When I left my last job in what is euphemistically termed ‘academia’, a colleague who was similarly frustrated in her attempts to educate students in language skills wanted to have a leaving gift for me engraved with lines from ‘The Merchant of Venice’, where Portia says:
How far that little candle sheds his beams!
So shines a good deed in a naughty world.
The engraver, a youngish chap, could not cope with ‘his’ beams, not realising this was a survival from when English had gendered nouns, and insisted the quote should be: ‘throws it’s (sic) beams’. When my friend remonstrated with him, he exclaimed: ‘I must be right, ‘cos I did English at **** uni’, naming one of our more prestigious Scottish seats of learning. (Sic) transit gloria mundi?
Dr Mary Brown

It is so refreshing to read journalism (27 September) that reminds us that not everything was thought of, or invented, just last week. I remember Muggeridge. The prognostications and predictions from his rectorial address have long ago come to pass over here in western Canada, as well as in the UK. And as with the UK, there are no real questions about where it is all going. It’s a bit like ‘progress’. ‘Progress’ is good.

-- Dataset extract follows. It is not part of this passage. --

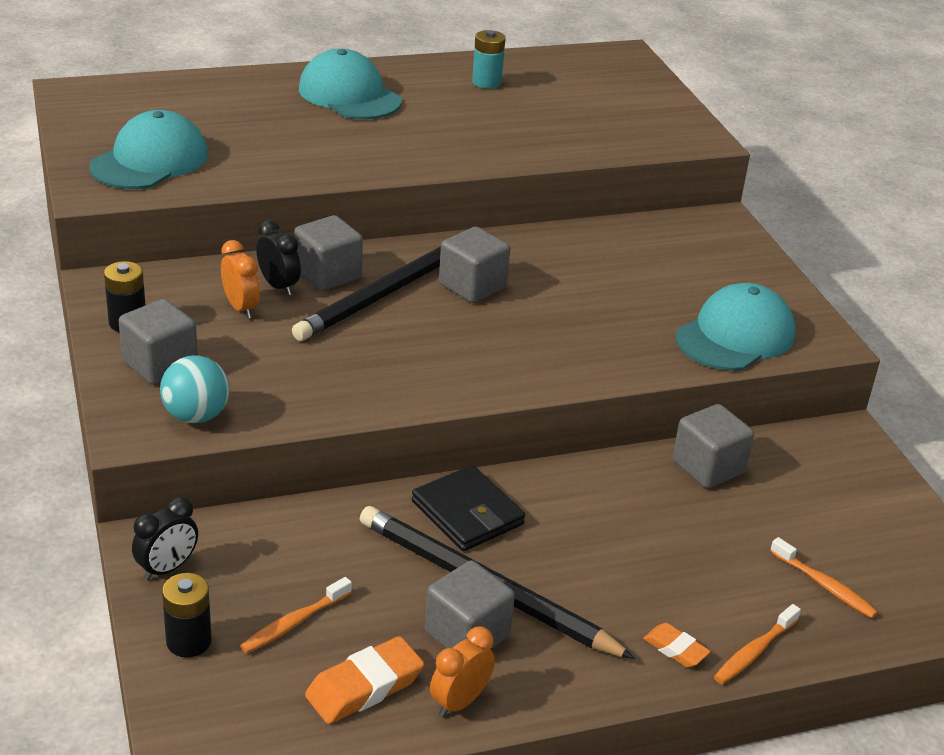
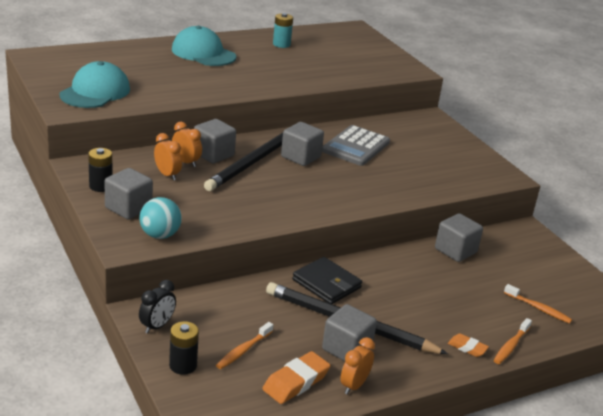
camera: 10 degrees left, 5 degrees down
(278, 286) = (186, 162): black clock -> orange clock
(573, 271) = (356, 146): none -> grey calculator
(735, 336) = (458, 176): turquoise cap -> none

Mindlessly so. Unquestionably and un-examinedly so. Just like, more is better, and bigger is better.
Michael Elcock

I’m not sure that Malcolm Muggeridge is remembered by as few people as Kenneth Roy thinks. In fact, I have spotted three references to him (not counting Kenneth’s) in the last few weeks. First, in David Torrance’s edited edition of ‘Great Scottish Speeches’ (recently republished in paperback by Luath Press) which contains a decent chunk of the Edinburgh University farewell speech that Kenneth refers to.
Second, a national newspaper review of the film ‘The Campaign’ citing Muggeridge’s resignation from the editorship of ‘Punch’ in 1957 because public life was beyond satire.

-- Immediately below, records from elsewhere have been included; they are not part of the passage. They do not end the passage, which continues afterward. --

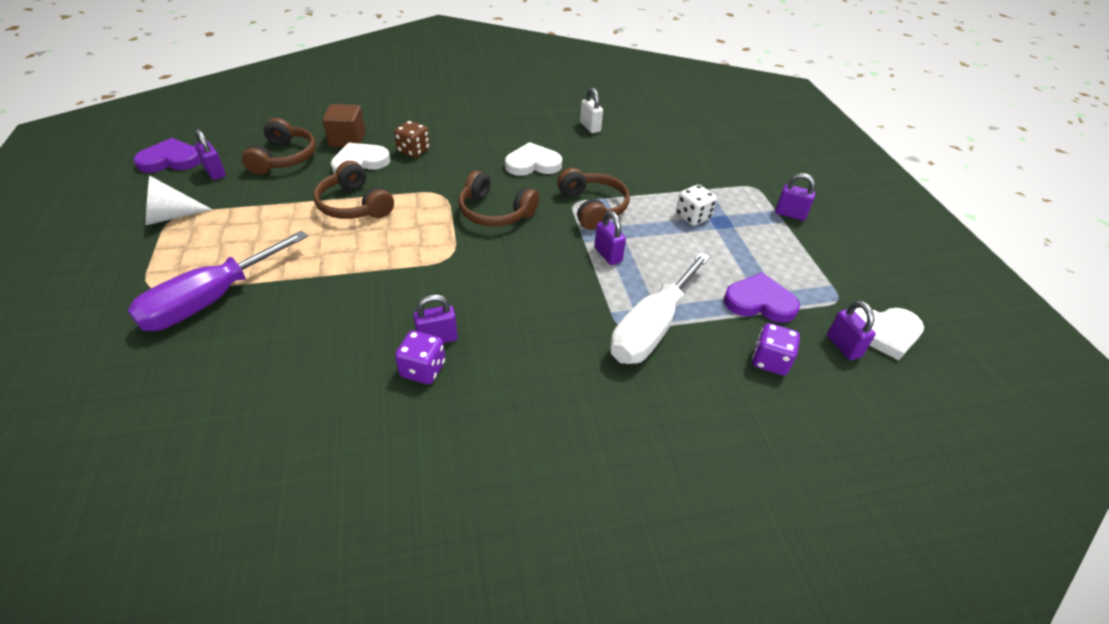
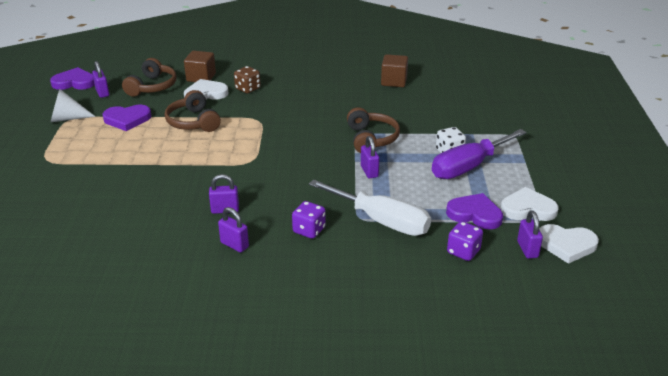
camera: 15 degrees right, 10 degrees down
(211, 300) = (82, 171): purple screwdriver -> purple screwdriver (468, 167)
(260, 210) = (127, 119): none -> purple heart
(423, 369) = (209, 226): purple dice -> purple dice (309, 230)
(495, 212) = (294, 135): brown headphones -> none
(533, 164) = (336, 105): white heart -> white heart (528, 209)
(590, 127) = (394, 81): white padlock -> brown cube
(652, 328) = (382, 221): white screwdriver -> white screwdriver turned 105 degrees counterclockwise
(790, 214) = (533, 158): purple padlock -> purple padlock (234, 245)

And third, at this year’s Edinburgh International Book Festival session with John Calder and Jim Haynes who organised the 1962 writers’ conference in Edinburgh. Muggeridge was to be the permanent chair at the conference but left because, in Haynes’s words, ‘Sonia Orwell said no’. Muggeridge was a prophet of sorts, but I doubt even he predicted that six years after propositioning Sonia he would be slaying the Edinburgh University students for demanding ‘the resort of any old slobbering debauchee anywhere in the world at any time…Dope and Bed’.
Harry McGrath
Kenneth Roy’s reference to Keith Waterhouse, the death bed of the apostrophe, and Egg’s Benedict reminds me of what I have always considered an unbeatable example of the curse – spotted by a friend outside an Edinburgh cafe; it read, Various’ Ice’s’ – three apostrophic mistakes in two words surely deserves to be graven in the hardest quartz.
Dave Harvie
I received a spam today with the heading: ‘Now you can receive a degree much more easier’ and thought this might amuse Kenneth Roy following his piece on Megan’s teacher.